El más doloroso ejemplo que de momento recuerdo es el del Hotel Granada, joya irrecuperable de la arquitectura republicana, derrumbado por las manos de quienes, escondidos tras una falsa o al menos mal entendida intención de progreso, empuñaron mazos, picas y yunques. Ahora sobre sus ruinas se erige la poco significativa sede principal del Banco de la República. Irónico aquello de ‘República’. ¿No?

Hace algún tiempo, esgrimiendo razones discutibles aunque no de plano desdeñables, al tratarse de un personaje de su calibre, Le Corbusier quiso, como parte del nunca llevado a cabo Plan Piloto, demoler gran parte del Centro Histórico para replantear una Bogotá más cercana a sus necesidades y condiciones.

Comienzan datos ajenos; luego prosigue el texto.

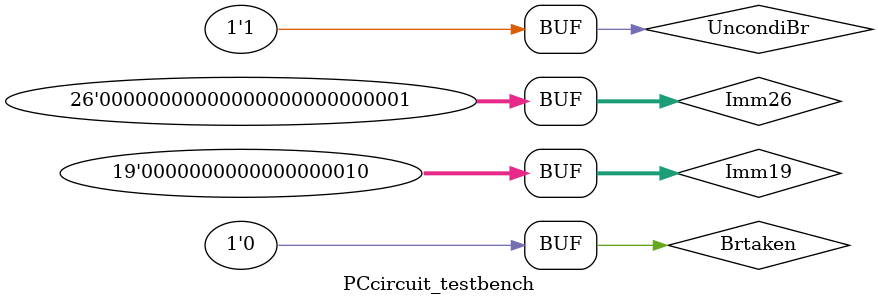
<source format=sv>
`timescale 1ns/10ps

module PCcircuit(PCout, PCin, Imm26, Imm19, UncondiBr, Brtaken);
	output logic [63:0] PCout;
	input logic [63:0] PCin;
	input logic [25:0] Imm26;
	input logic [18:0] Imm19;
	input logic UncondiBr, Brtaken;

	logic [63:0] add4out, Brout;
	Branches Br (.PCBranchout(Brout), .PCin(PCin), .Imm26(Imm26), .Imm19(Imm19), .UncondiBr(UncondiBr));
	ALU alu (.A(PCin), .B(4), .cntrl(3'b010), .result(add4out));
	
	TwoToOneMux64bit mux1(.out(PCout), .a(add4out), .b(Brout), .control(Brtaken));
	
endmodule


module PCcircuit_testbench;
	logic [63:0] PCout, PCin;
	logic [25:0] Imm26;
	logic [18:0] Imm19;
	logic UncondiBr, Brtaken;
	
	initial begin
	Imm26 = 26'b00000000000000000000000001;
	Imm19 = 19'b0000000000000000010;
	PCin = 64'b0;
	
	Brtaken = 1;
	UncondiBr = 0; #1200;
	PCin = PCout;
	UncondiBr = 1; #1200;
	PCin = PCout;
	UncondiBr = 0; #1200;
	PCin = PCout;
	UncondiBr = 1; #1200;
	PCin = PCout;
	
	Brtaken = 0;
	UncondiBr = 0; #1200;
	PCin = PCout;
	UncondiBr = 1; #1200;
	PCin = PCout;
	UncondiBr = 0; #1200;
	PCin = PCout;
	UncondiBr = 1; #1200;
	PCin = PCout;
	end

	PCcircuit dut (.PCout, .PCin, .Imm26, .Imm19, .UncondiBr, .Brtaken);

endmodule

</source>
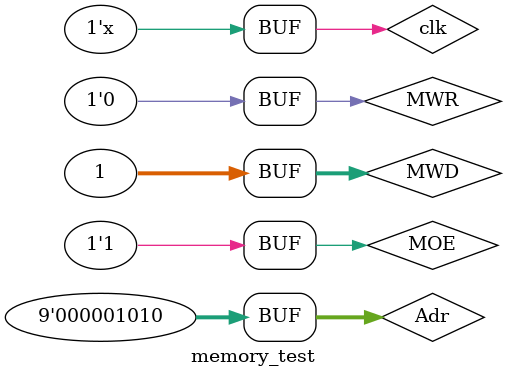
<source format=v>
`timescale 1ns / 1ps

module memory_test();

    reg clk;
    reg [8:0]   Adr; //Adress
    reg [31:0]  MWD; //Data
    reg MWR;          //Memory Write
    reg MOE;          //Memory Output Enable
    wire [31:0]   MRD;//Memory Read Data
    
    Common_Memory test(.clk(clk), .Adr(Adr), .MWD(MWD), .MWR(MWR), .MOE(MOE), .MRD(MRD));
    
    always #25 clk = ~clk;
    
    initial
    begin
        clk <=0;
        #(25);
        
        Adr <= 9'd10;
        MWD <= 32'b1;
        MWR <=1;
        MOE <=0;
        
        #(25);
        
        Adr <= 9'b0;
        MWR <=1;
        MOE <=0;
        MWD <= 32'b1;
        
        #(25);
        Adr <= 9'd10;
        MWR <=0;
        MOE <=1'b1;
        
    end

endmodule

</source>
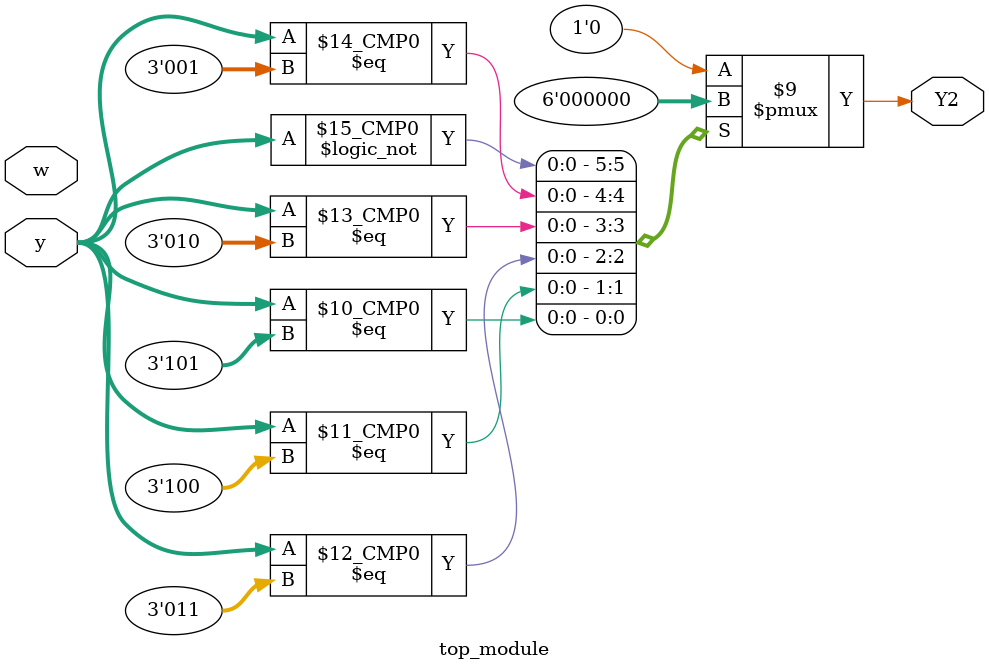
<source format=sv>
module top_module(
	input [3:1] y,
	input w,
	output reg Y2);

	always @(*) begin
		case (y)
			3'b000: Y2 = (w & 1'b0); // A -> A
			3'b001: Y2 = (w & 1'b0); // B -> A
			3'b010: Y2 = (w & 1'b0); // C -> A
			3'b011: Y2 = (w & 1'b0); // D -> A
			3'b100: Y2 = (w & 1'b0); // E -> E
			3'b101: Y2 = (w & 1'b0); // F -> E
			default: Y2 = 1'b0; // Default
		endcase
	end

endmodule

</source>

Había en su iniciativa, aparte de una completa seguridad acerca de las bondades de sus propuestas urbanísticas, una especie de deseo ególatra de glorificación. ¿A qué profesional en su área no le gustaría ser el arquitecto de los destinos materiales de una capital entera?

Algunos depredadores del sector se amparan en otro argumento, no menos débil, y sí bastante más utilitarista e infame. Se supone que la capital ha superado desde hace años su techo de crecimiento y que ahora no queda solución alguna que apelar a la propiedad horizontal sobre lo que alguna vez fueran casas, para dar dignas residencias a la sufrida clase trabajadora.

Ahora bien, continúo preguntándome cuál es el papel de aquellos dudosos estamentos a los que llamamos curadurías urbanas. Y lo digo porque, según entiendo es el de preservar, cuidar y velar por el patrimonio, cualquiera que sea.

No entraré en una discusión acerca de qué bienes merecen ser ascendidos a tal categoría. Y no lo haré porque no quisiera viciar estas palabras de objetables juicios estéticos o de sentimentalismos subjetivos.

Pero lo cierto es que Bogotá ha sido, sigue y al parecer, seguirá siendo un espacio asimétrico en el que las ideas, como los edificios, como las historias se hacen vapor y se van a ninguna parte.

Una posibilidad sería la de seguir doblegados por esa resignación histórica, por esa postración patrimonial en la que todos tenemos algún grado de responsabilidad, por omisión o por obra.

Supongo que para algunos de nosotros tiene cierta importancia el asunto, así que, aún sigo creyendo, sin querer sonar a Duque Linares, que si nos uniéramos, por una vez, al menos por una, alrededor de la causa de la preservación de nuestra ciudad tal como fue, tal vez podríamos ser oídos y repararíamos parte del perjuicio causado por siglos de desdén.

De ello pueden hablar La Cabrera y Quinta Camacho y La Candelaria y Palermo. Parecen gritárnoslo esos conjuntos caprichosos en donde bien cohabitan una comercial cocina apestante a ceviche adornada en su exterior con azulejos y baldosines de cuarto de baño y una clásica casa tudor, doblada de expendio de fritanga, miscelánea y carnicería. De eso se quejan los edificios de la Carrera 15, entre las calles 72 y 85, doblados por la humedad de lo que una vez fuese un lago, como testimonios de cuán capaces somos de convertir nuestra historia urbana en escombros.

Hasta el momento casi nada se ha hecho.

Lo corroboran las desiguales alturas de una y otra construcción. Lo lloran quienes como yo se vuelven a preguntar una y otra vez lo que será de esta ciudad de piedra, cemento, ladrillo y almas a la vuelta de 150 años.